> _书面题目 1_
请从“以前的研究者如冯幼民[1]、张步通[2]、李志坤[3]、郑曦临[4]等”开始,到“然的和谐关系提供了新的思路。”结束,原样抄录阅读材料中的这一段。
> _书面题目 2_
阅读材料提到了此前对这部小说做过研究的学者,请列出他们的全部姓名。

《海上无路标》是现代英国诗人、小说家维多利亚·萨克维尔·韦斯特后期的一部小说。这部作品以旅游日记的叙事形式细腻地记述了五十多岁的伦敦记者埃德蒙·卡尔身患绝症后的海上观光之旅,生动地描述了埃德蒙由现代文明世界走进大自然怀抱中所体验到的那种身体、精神和心灵的愉悦感。
以前的研究者如冯幼民[1]、张步通[2]、李志坤[3]、郑曦临[4]等
从小说的语言特色以及意识流叙事技巧等角度对其进行了解读。生态批评的兴起为这部小说的解读提供了新的视角。本文拟运用方兴未艾的生态批评理论对其进行阐释,旨在揭示其中蕴涵的生态意识。小说中隐含的生态思想主要体现在以下几个方面:1.都市文明之弊;2.融入自然之乐;3.田园生活之梦。通过海上旅行,埃德蒙的价值观发生了逆转。在大自然的怀抱中,他找到了自己的生态自我,找到了灵魂的皈依。埃德蒙从一个坚定的实利主义者到一个敏感的浪漫主义者的转变过程实际上展示了他生态意识觉醒的过程。小说通过埃德蒙人生观的转变批判了工业和都市文明对人与自然和谐关系的破坏,歌颂了亲近大自然带给人的无穷乐趣,表现了大自然的人性生态优化功能:人只有回归自然,拥抱自然才能返璞归真,诗意地栖居在大地之上,才能实现身心的和谐。
生态批评
生态批评起源于20世纪70—80年代的美国并于90年代在全世界范围内迅速传播和拓展。[5]生态批评关注的基本问题是人与自然的关系问题,其宗旨在于通过对人类中心主义的批判,转变人与自然对立的传统观念,促进人与自然的和谐。人是自然共同体的生成物,自然是人的本源性存在家园,为层出不穷的生态问题所困扰的现代人只有遵循自然规律和回归自然才能得到疗救和新生。
生态批评把环境伦理引入到了文学领域之中,为阐释文学文本中的生态思想提供了理论视角。生态批评不仅仅是“为了生态而生态,它还涉及思想文化批评”。[6]1973年,挪威著名哲学家阿伦·奈斯在国际哲学杂志《探索》上发表了《浅层的与深层的、长远的生态学运动:一个概要》一文,首次提出了深层生态运动的概念。与浅层生态学只关注环境退化的表面现象,如污染、资源枯竭、气候变暖等不同,深层生态学关注的生态危机症候之下的症结所在,包括社会的、文化的和人性的。其宗旨在于重建人类文明秩序,使之成为大自然整体当中的一个有机组成部分。这种思想是对传统人与自然二元对立思维方式的超越,为恢复人与自然的和谐关系提供了新的思路。
根据深层生态理论,人类目前面临的巨大生态灾难,是近两千年来,尤其是近三百年来人类社会发展的必然结果,完全是人类自己一手造成的。生态危机的解救,将要求人类对自己的价值观念、生活方式、文明取向做出根本性的调整。深层生态学一反把人类置于自然之外或其上的现代思维模式,而是把人置于自然当中,把自然视为人的无机身体,把人和自然看成相互交融、渗透的整体存在。与自然疏离就意味着远离生命的家园,会让灵魂流离失所。深层生态理论强调人与自然亲身接触与沟通的重要性,并从中寻求出文化与精神出路。

> _数据列表_
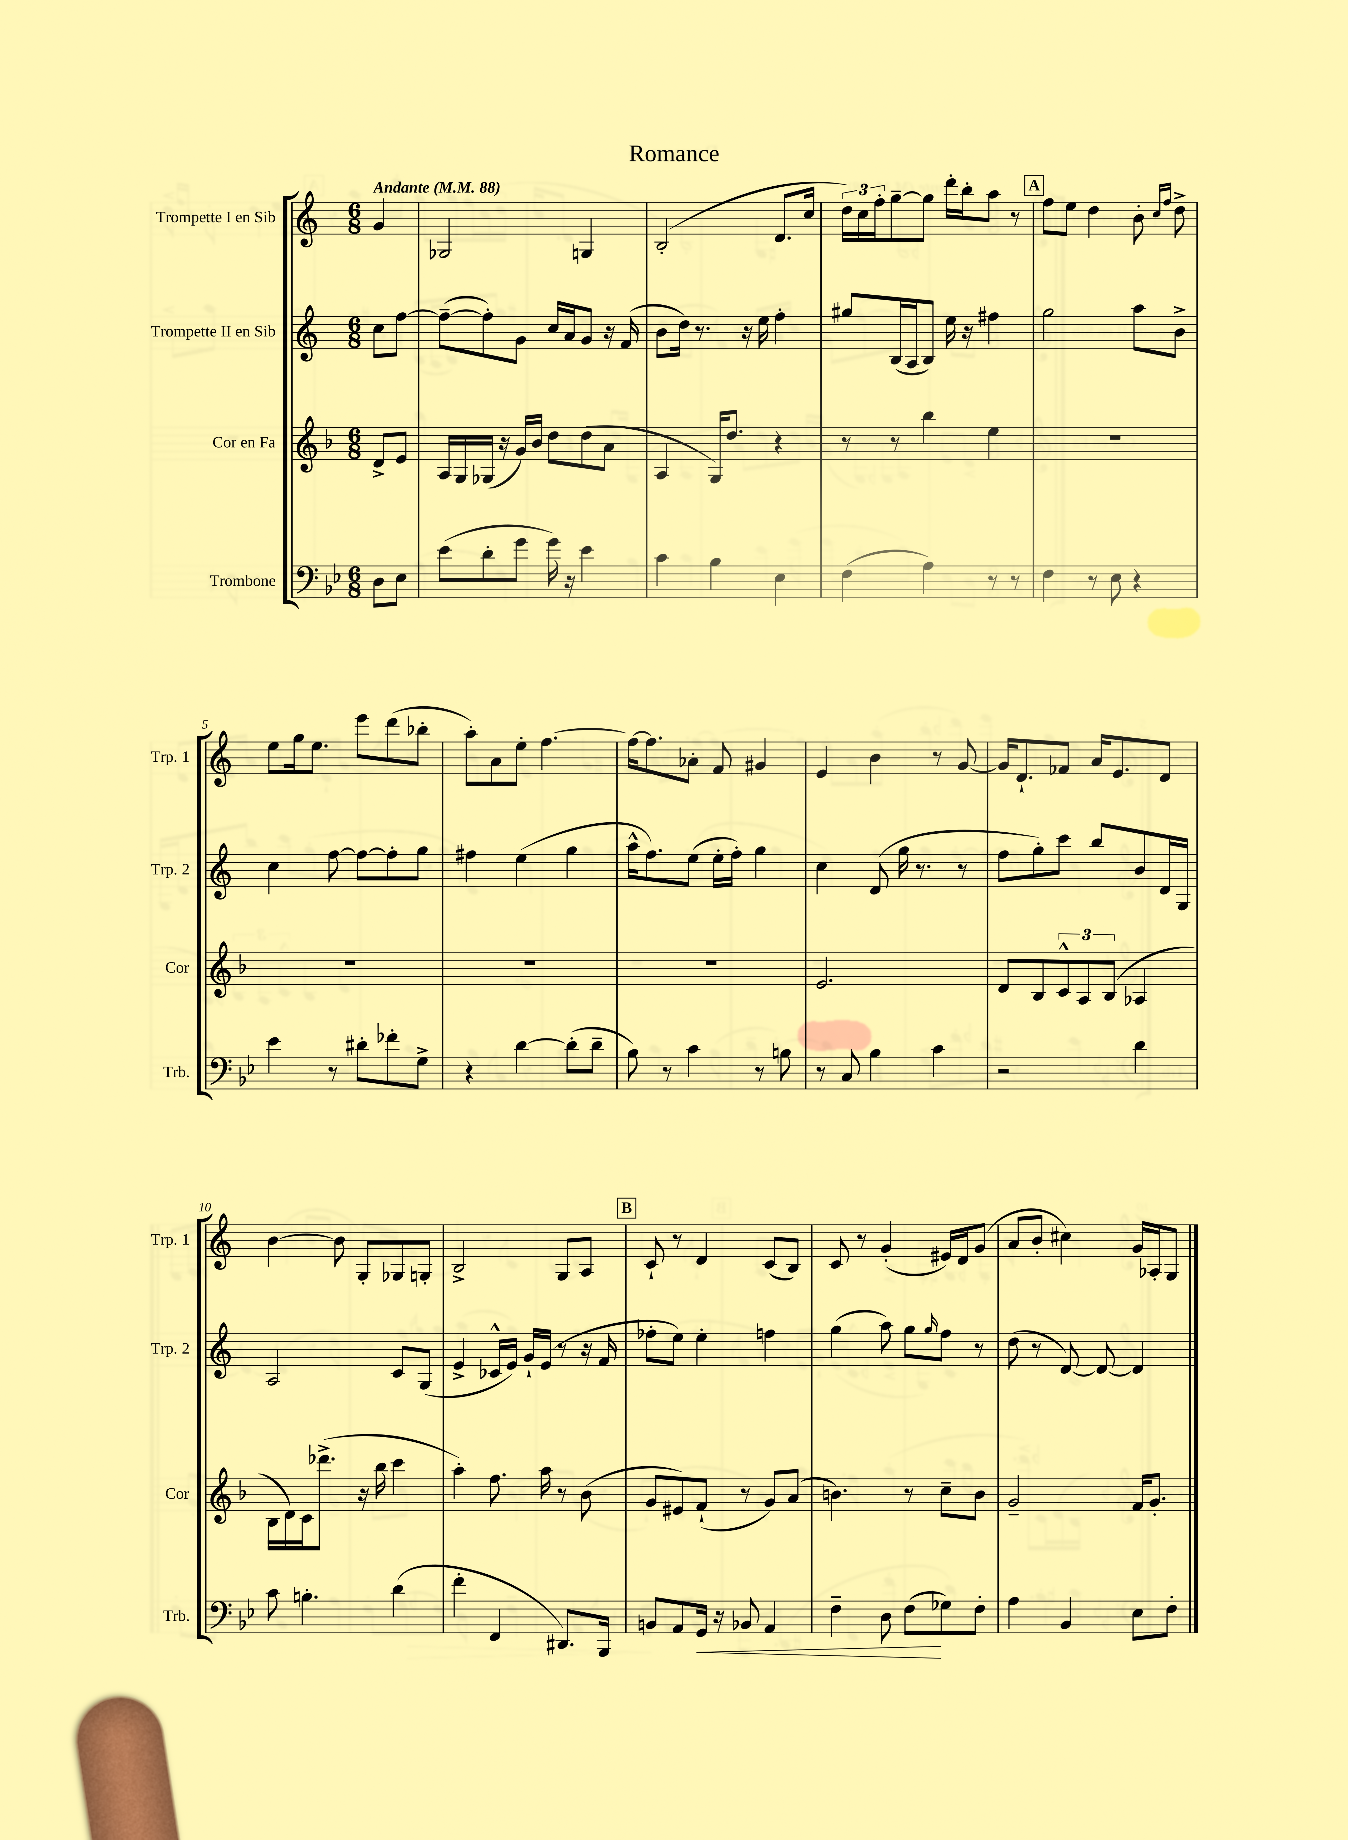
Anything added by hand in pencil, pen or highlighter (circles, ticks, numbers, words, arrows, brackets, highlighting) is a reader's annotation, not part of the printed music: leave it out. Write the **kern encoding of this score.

**kern	**dynam	**kern	**kern	**kern
*part4	*part4	*part3	*part2	*part1
*staff4	*staff4	*staff3	*staff2	*staff1
*I"Trombone	*	*I"Cor en Fa	*I"Trompette II en Sib	*I"Trompette I en Sib
*I'Trb.	*	*I'Cor	*I'Trp. 2	*I'Trp. 1
*clefF4	*	*clefG2	*clefG2	*clefG2
*k[b-e-]	*	*k[b-]	*k[]	*k[]
*M6/8	*	*M6/8	*M6/8	*M6/8
*MM88	*	*MM88	*MM88	*MM88
=	=	=	=	=
!	!	!	!	!LO:TX:a:B:t=Andante
8D\L	.	8d^/L	8cc\L	4g/
8E-\J	.	8e/J	[8ff\J	.
=1	=1	=1	=1	=1
(8e-\L	.	16A/LL	(8ff~\L_	2G-X/
.	.	16G/	.	.
8d'\	.	(16G-X/JJ	8ff'\])	.
.	.	16r	.	.
8g\J	.	16g/LL)	8g\J	.
.	.	16b-/JJ	.	.
16g\)	.	8dd\L	16cc/LL	.
16r	.	.	16a/J	.
4e-\	.	(8dd\	8g/J	4Gn/
.	.	8a\J	16r	.
.	.	.	(16f/	.
=2	=2	=2	=2	=2
4c\	.	4A/	8b\L	(2B'/
.	.	.	16dd\Jk)	.
.	.	.	8.r	.
4B-\	.	16G/KL)	.	.
.	.	8.dd/J	.	.
.	.	.	16r	.
.	.	.	16ee\	.
4E-\	.	4r	4ff'\	8.d/L
.	.	.	.	16cc/Jk
=3	=3	=3	=3	=3
(4F\	.	8r	8gg#X/L	24dd\LL)
.	.	.	.	24cc\
.	.	.	.	24ff'\J
.	.	8r	(16B/L	[8gg~\
.	.	.	16A/J	.
4A\)	.	4bb-\	8B/J)	8gg\J]
.	.	.	16ee\	16ddd'\LL
.	.	.	16r	16bb'\J
8r	.	4ee\	4ff#X\	8aa\J
8r	.	.	.	8r
!!LO:REH:place=s1:t=A
=4	=4	=4	=4	=4
4F\	.	2.r	2gg\	8ff\L
.	.	.	.	8ee\J
8r	.	.	.	4dd\
8E-\	.	.	.	.
4r	.	.	8aa\L	8b'\
.	.	.	.	16qqcc/LL
.	.	.	.	16qqff/JJ
.	.	.	8b^\J	8dd^\
!!LO:LB:g=z
=5	=5	=5	=5	=5
4e-\	.	2.r	4cc\	8ee\L
.	.	.	.	16gg\k
.	.	.	.	8.ee\J
8r	.	.	[8ff\	.
8d#X'\L	.	.	8ff\L_	8eee\L
8f-X'\	.	.	8ff'\]	(8ddd\
8G^\J	.	.	8gg\J	8bb-X'\J
=6	=6	=6	=6	=6
4r	.	2.r	4ff#X\	8aa'\L)
.	.	.	.	8a\
[4d\	.	.	(4ee\	8ee'\J
.	.	.	.	[4.ff\
(8d'\L]	.	.	4gg\	.
8d~\J	.	.	.	.
=7	=7	=7	=7	=7
8B-\)	.	2.r	16aa^^\KL	16ff\KL_
.	.	.	8.ff\)	8.ff\]
8r	.	.	.	.
4c\	.	.	(8ee\J	8a-X'\J
.	.	.	16ee'\LL	8f/
.	.	.	16ff'\JJ)	.
8r	.	.	4gg\	4g#X/
8Bn\	.	.	.	.
=8	=8	=8	=8	=8
8r	.	2.e/	4cc\	4e/
8C/	.	.	.	.
4B-\	.	.	(8d/	4b\
.	.	.	16gg\	.
.	.	.	8.r	.
4c\	.	.	.	8r
.	.	.	8r	[8g/
=9	=9	=9	=9	=9
2r	.	8d/L	8ff\L	16g/KL]
.	.	.	.	8.d`/
.	.	8B-/	8gg'\)	.
.	.	12c^^/	8ccc\J	8f-X/J
.	.	12A/	.	.
.	.	.	8bb/L	16a/KL
.	.	(12B-/J	.	.
.	.	.	.	8.e/
4d\	.	4A-X/	8b/	.
.	.	.	16d/L	8d/J
.	.	.	16G/JJ	.
!!LO:LB:g=z
=10	=10	=10	=10	=10
8c\	.	16B-\LL	2A/	[4b\
.	.	16d\)	.	.
4.Bn'\	.	16c\J	.	.
.	.	(8.ddd-X^\J	.	.
.	.	.	.	8b\]
.	.	16r	.	8G'/L
.	.	16bb-\	.	.
(4d\	.	4ccc\	8c/L	8G-X/
.	.	.	(8G/J	8Gn'/J
=11	=11	=11	=11	=11
4f'\	.	4aa'\)	4e^/	2B^/
4FF/	.	8.ff\	16c-X^^/LL	.
.	.	.	16e/JJ)	.
.	.	.	16g`/LL	.
.	.	16aa\	(16e/JJ	.
8.DD#X/L)	.	8r	8r	8G/L
.	.	(8b-\	16r	8A/J
16BBB-/Jk	.	.	16f/	.
!!LO:REH:place=s1:t=B
=12	=12	=12	=12	=12
8BBn/L	.	8g/L	8ff-X'\L	8c`/
8AA/	.	8e#X/)	8ee\J)	8r
!	!LO:HP:b	!	!	!
16GG/Jk	<	(8f`/J	4ee'\	4d/
16r	.	.	.	.
8BB-X/	.	8r	.	.
4AA/	.	8g/L)	4ffn\	(8c/L
.	.	(8a/J	.	8B/J)
=13	=13	=13	=13	=13
4F~\	.	4.bn\)	(4gg\	8c/
.	.	.	.	8r
8D\	.	.	8aa\)	(4g'/
(8F\L	.	8r	8gg\L	.
.	.	.	16qqgg/	.
8G-X\)	[	8cc~\L	8ff\J	16e#X/LL)
.	.	.	.	16d/J
8F'\J	.	8b\J	8r	(8g/J
=14	=14	=14	=14	=14
4A\	.	2g~/	(8dd\	8a/L
.	.	.	8r	8b'/J
4BB-/	.	.	[8d/)	4cc#X\)
.	.	.	8d/_	.
8E-\L	.	16f/KL	4d/]	16g/LL
.	.	8.g'/J	.	16A-X'/J
8F'\J	.	.	.	8G/J
==	==	==	==	==
*-	*-	*-	*-	*-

> _书面解答 1_
以前的研究者如冯幼民[1]、张步通[2]、李志坤[3]、郑曦临[4]等
从小说的语言特色以及意识流叙事技巧等角度对其进行了解读。生态批评的兴起为这部小说的解读提供了新的视角。本文拟运用方兴未艾的生态批评理论对其进行阐释,旨在揭示其中蕴涵的生态意识。小说中隐含的生态思想主要体现在以下几个方面:1.都市文明之弊;2.融入自然之乐;3.田园生活之梦。通过海上旅行,埃德蒙的价值观发生了逆转。在大自然的怀抱中,他找到了自己的生态自我,找到了灵魂的皈依。埃德蒙从一个坚定的实利主义者到一个敏感的浪漫主义者的转变过程实际上展示了他生态意识觉醒的过程。小说通过埃德蒙人生观的转变批判了工业和都市文明对人与自然和谐关系的破坏,歌颂了亲近大自然带给人的无穷乐趣,表现了大自然的人性生态优化功能:人只有回归自然,拥抱自然才能返璞归真,诗意地栖居在大地之上,才能实现身心的和谐。
生态批评
生态批评起源于20世纪70—80年代的美国并于90年代在全世界范围内迅速传播和拓展。[5]生态批评关注的基本问题是人与自然的关系问题,其宗旨在于通过对人类中心主义的批判,转变人与自然对立的传统观念,促进人与自然的和谐。人是自然共同体的生成物,自然是人的本源性存在家园,为层出不穷的生态问题所困扰的现代人只有遵循自然规律和回归自然才能得到疗救和新生。
生态批评把环境伦理引入到了文学领域之中,为阐释文学文本中的生态思想提供了理论视角。生态批评不仅仅是“为了生态而生态,它还涉及思想文化批评”。[6]1973年,挪威著名哲学家阿伦·奈斯在国际哲学杂志《探索》上发表了《浅层的与深层的、长远的生态学运动:一个概要》一文,首次提出了深层生态运动的概念。与浅层生态学只关注环境退化的表面现象,如污染、资源枯竭、气候变暖等不同,深层生态学关注的生态危机症候之下的症结所在,包括社会的、文化的和人性的。其宗旨在于重建人类文明秩序,使之成为大自然整体当中的一个有机组成部分。这种思想是对传统人与自然二元对立思维方式的超越,为恢复人与自然的和谐关系提供了新的思路。

> _书面解答 2_
冯幼民、张步通、李志坤、郑曦临